A estreia da FliRui traz nomes de destaque do cenário político e artístico brasileiro, como a ministra da Cultura, Margareth Menezes, a ministra do Supremo Tribunal Federal Cármen Lúcia, a cantora Maria Bethânia, o músico Lirinha e autores como Ailton Krenak, Ana Paula Tavares e Ondjaki. Sob o tema “Literatura e Democracia”, a proposta é promover pensamento crítico, participação social e ampliar o acesso ao patrimônio cultural da Fundação.
Para Maria de Andrade, curadora do evento e chefe do Arquivo-Museu de Literatura Brasileira da FCRB, a festa nasce com o propósito de aproximar o público da instituição e revitalizar seu acervo. “A ideia foi atualizar debates, democratizar o acesso e fazer com que a população da cidade se reconheça nesse espaço”, afirma.
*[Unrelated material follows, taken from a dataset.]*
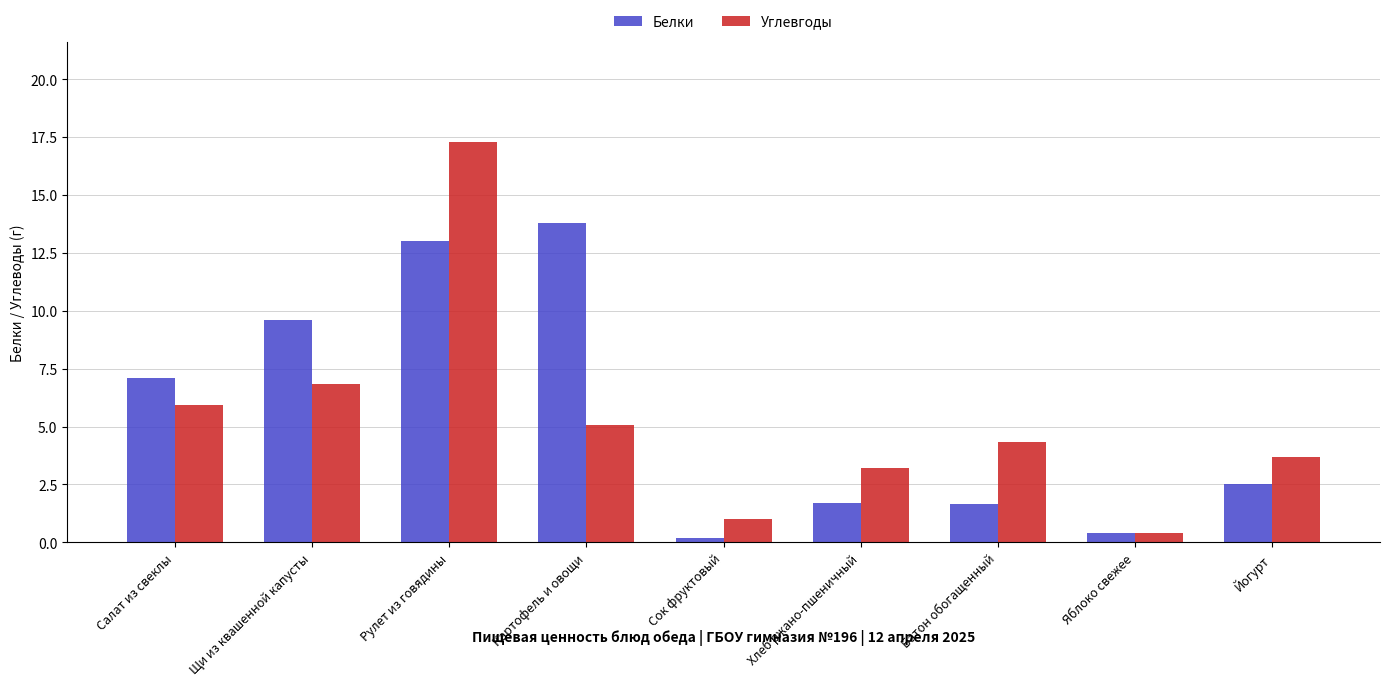

What is the difference between the Белки values at Сок фруктовый and Щи из квашенной капусты?

9.4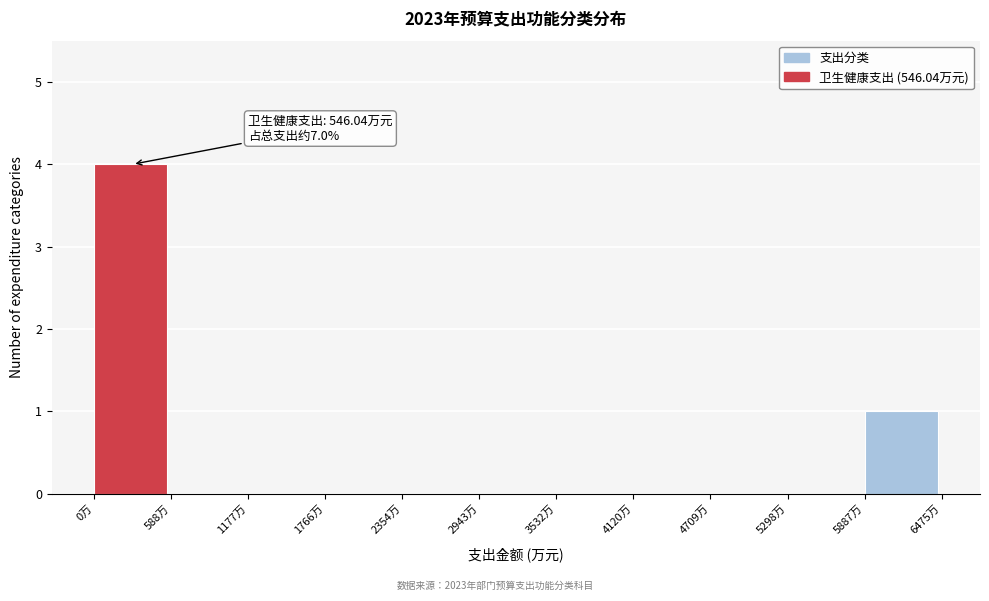

Which range on the x-axis has the tallest bar?

0 to 600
A ministra Margareth Menezes reforça o papel simbólico da iniciativa: “Celebrar a FliRui é afirmar que literatura e democracia caminham juntas. Cabe ao Ministério da Cultura valorizar nossos criadores, preservar patrimônios e ampliar o acesso à leitura.”
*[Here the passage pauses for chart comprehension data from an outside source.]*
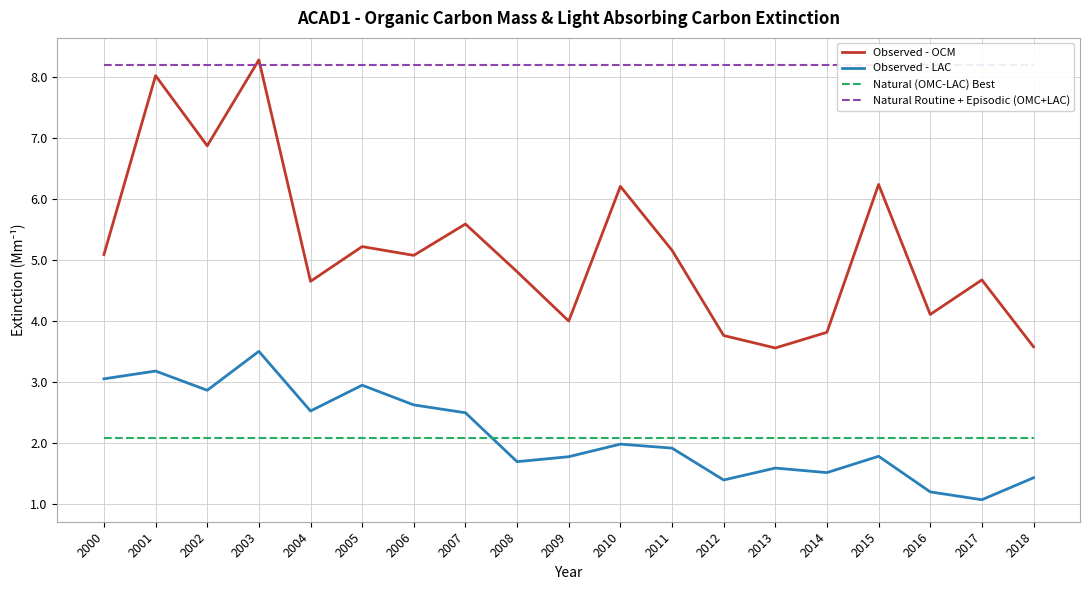

The value of Natural (OMC-LAC) Best at 2000 is 2.1. True or false?

True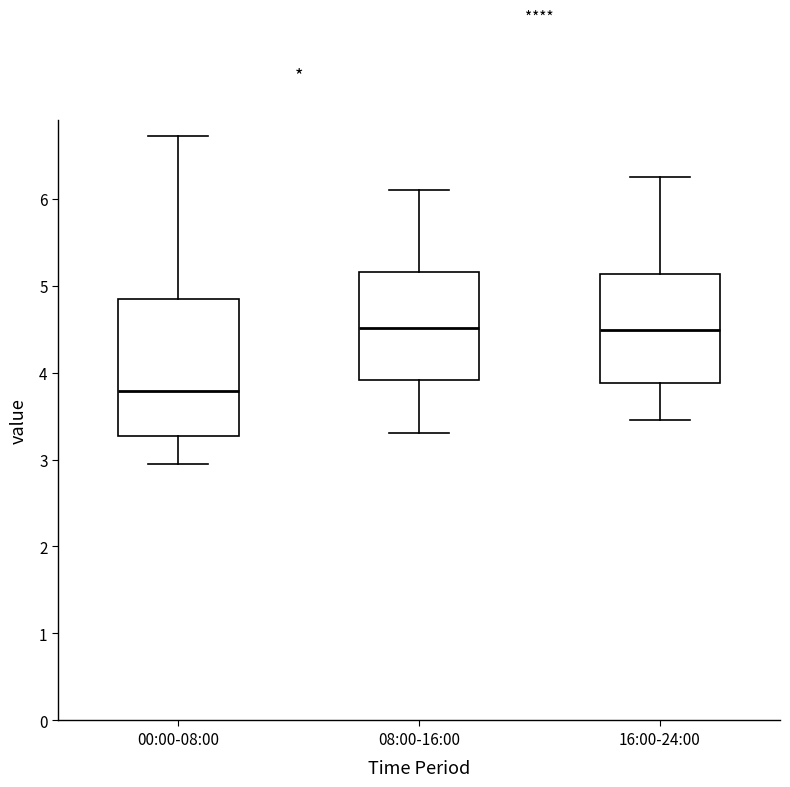

Reading left to right, transcribe this box plot: for each box, give where its median line is, the range the box spans, and where its two whiskers end, as read against the y-axis. The values are not printed on the chart, so give them approximately, as read against the axis.

00:00-08:00: median 3.8, box 3.3 to 4.9, whiskers 3.0 to 6.7
08:00-16:00: median 4.5, box 3.9 to 5.2, whiskers 3.3 to 6.1
16:00-24:00: median 4.5, box 3.9 to 5.1, whiskers 3.5 to 6.3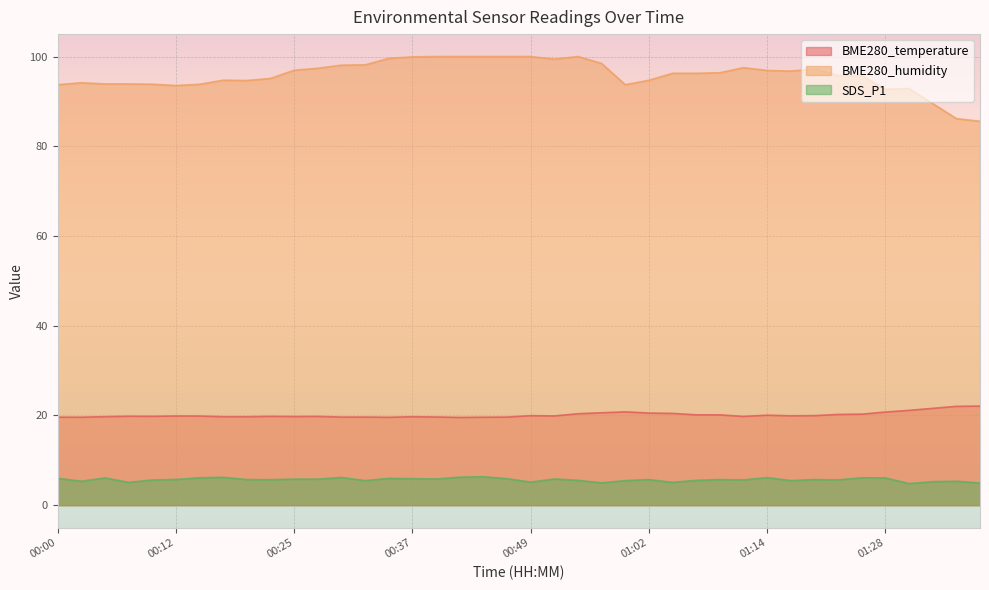

Where is the first local maximum for BME280_humidity?

00:03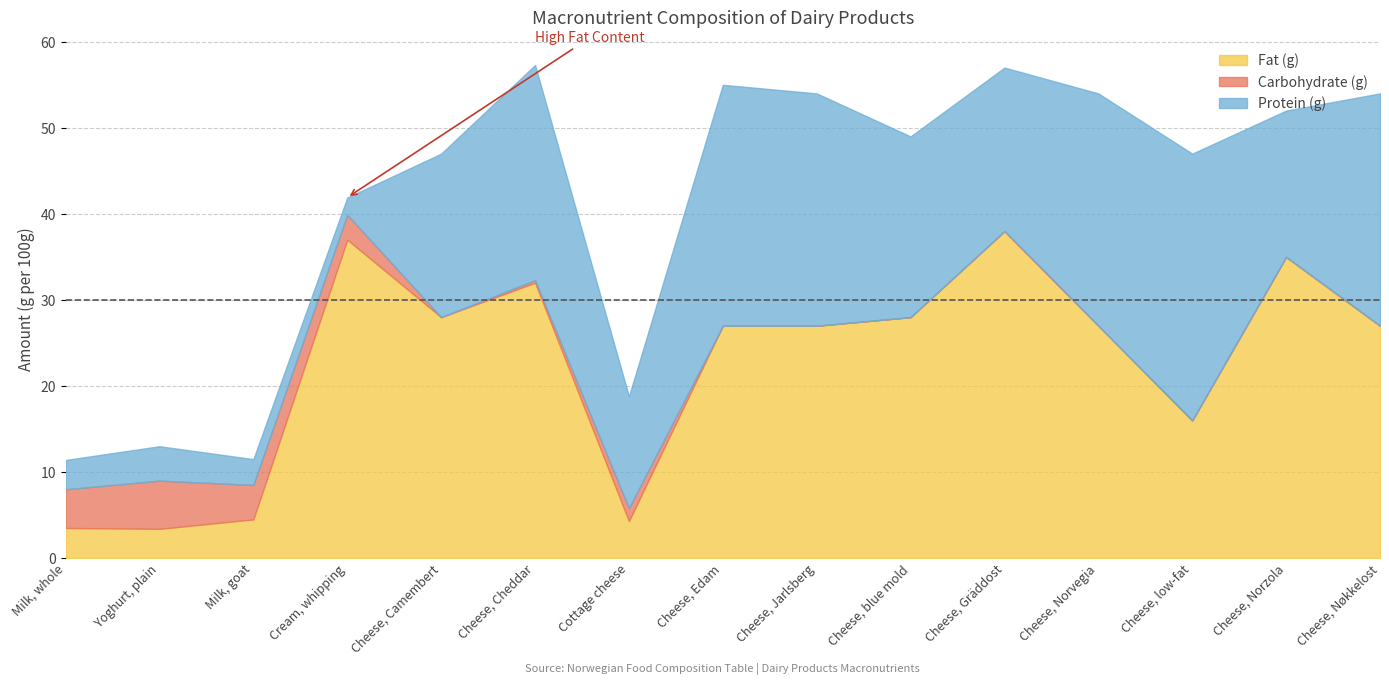

Where is the first local minimum for Carbohydrate (g)?

Cheese, Camembert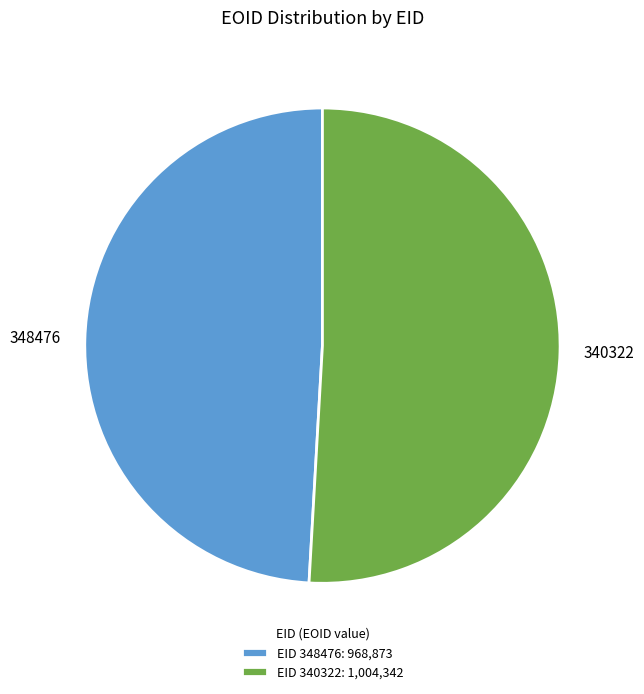

Which category has the biggest portion of the pie?

340322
Uma das novidades desta edição é a incorporação inédita de obras de autores indígenas ao Arquivo-Museu de Literatura Brasileira. Livros de Daniel Munduruku, Eliane Potiguara e Márcia Kambeba passam a integrar oficialmente o acervo, preenchendo uma lacuna histórica. “A literatura indígena já é consolidada, e essa ausência era sentida”, destaca Andrade.
A realização da FliRui ganha ainda mais relevância por ocorrer no ano em que o Rio de Janeiro assume o título de Capital Mundial do Livro de 2025, concedido pela Unesco — a primeira vez que uma cidade lusófona recebe o reconhecimento. Nesse contexto, a FCRB espera inserir a FliRui no calendário permanente de eventos literários da cidade.
Para o presidente da instituição, Alexandre Santini, o festival simboliza um novo momento. “Promover a primeira edição da FliRui no ano em que o Rio é Capital Mundial do Livro é celebrar a imaginação criativa e o caráter lúdico do fazer literário”, afirma.
Com sua proposta plural e democrática, a FliRui surge como uma nova referência cultural no Rio e promete reforçar a vocação literária da cidade.